[Opening Recorded data section]
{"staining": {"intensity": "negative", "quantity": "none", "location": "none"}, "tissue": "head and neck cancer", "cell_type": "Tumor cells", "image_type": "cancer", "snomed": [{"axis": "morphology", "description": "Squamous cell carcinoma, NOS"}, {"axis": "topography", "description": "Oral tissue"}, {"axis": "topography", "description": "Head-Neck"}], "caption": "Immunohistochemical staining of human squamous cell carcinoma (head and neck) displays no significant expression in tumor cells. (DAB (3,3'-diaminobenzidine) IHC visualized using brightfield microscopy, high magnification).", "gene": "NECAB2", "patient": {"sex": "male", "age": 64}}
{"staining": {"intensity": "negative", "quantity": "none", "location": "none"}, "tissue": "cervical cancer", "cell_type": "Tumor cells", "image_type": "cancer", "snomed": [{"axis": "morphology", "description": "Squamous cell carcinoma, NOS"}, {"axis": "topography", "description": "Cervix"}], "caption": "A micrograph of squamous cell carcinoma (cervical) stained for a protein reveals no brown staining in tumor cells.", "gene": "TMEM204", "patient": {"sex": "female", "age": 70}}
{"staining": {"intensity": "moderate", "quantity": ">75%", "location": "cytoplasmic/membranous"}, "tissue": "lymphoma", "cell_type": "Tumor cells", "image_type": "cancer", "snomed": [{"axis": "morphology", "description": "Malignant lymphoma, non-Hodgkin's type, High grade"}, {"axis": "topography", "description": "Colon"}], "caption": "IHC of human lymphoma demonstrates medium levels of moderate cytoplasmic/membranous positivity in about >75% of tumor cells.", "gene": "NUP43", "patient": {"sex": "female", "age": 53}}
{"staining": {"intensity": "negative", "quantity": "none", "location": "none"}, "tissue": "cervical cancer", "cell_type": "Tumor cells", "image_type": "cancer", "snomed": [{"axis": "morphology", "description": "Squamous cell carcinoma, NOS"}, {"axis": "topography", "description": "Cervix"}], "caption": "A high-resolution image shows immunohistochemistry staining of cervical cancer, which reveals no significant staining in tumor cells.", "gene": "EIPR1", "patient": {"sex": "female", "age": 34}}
[Closing Recorded data section]
> [What is needed] The line with "non-Hodgkin's type, High" is the last to include; transcribe exactly every line from the top of the material above down to it.

> [Output below]
{"staining": {"intensity": "negative", "quantity": "none", "location": "none"}, "tissue": "head and neck cancer", "cell_type": "Tumor cells", "image_type": "cancer", "snomed": [{"axis": "morphology", "description": "Squamous cell carcinoma, NOS"}, {"axis": "topography", "description": "Oral tissue"}, {"axis": "topography", "description": "Head-Neck"}], "caption": "Immunohistochemical staining of human squamous cell carcinoma (head and neck) displays no significant expression in tumor cells. (DAB (3,3'-diaminobenzidine) IHC visualized using brightfield microscopy, high magnification).", "gene": "NECAB2", "patient": {"sex": "male", "age": 64}}
{"staining": {"intensity": "negative", "quantity": "none", "location": "none"}, "tissue": "cervical cancer", "cell_type": "Tumor cells", "image_type": "cancer", "snomed": [{"axis": "morphology", "description": "Squamous cell carcinoma, NOS"}, {"axis": "topography", "description": "Cervix"}], "caption": "A micrograph of squamous cell carcinoma (cervical) stained for a protein reveals no brown staining in tumor cells.", "gene": "TMEM204", "patient": {"sex": "female", "age": 70}}
{"staining": {"intensity": "moderate", "quantity": ">75%", "location": "cytoplasmic/membranous"}, "tissue": "lymphoma", "cell_type": "Tumor cells", "image_type": "cancer", "snomed": [{"axis": "morphology", "description": "Malignant lymphoma, non-Hodgkin's type, High grade"}, {"axis": "topography", "description": "Colon"}], "caption": "IHC of human lymphoma demonstrates medium levels of moderate cytoplasmic/membranous positivity in about >75% of tumor cells.", "gene": "NUP43", "patient": {"sex": "female", "age": 53}}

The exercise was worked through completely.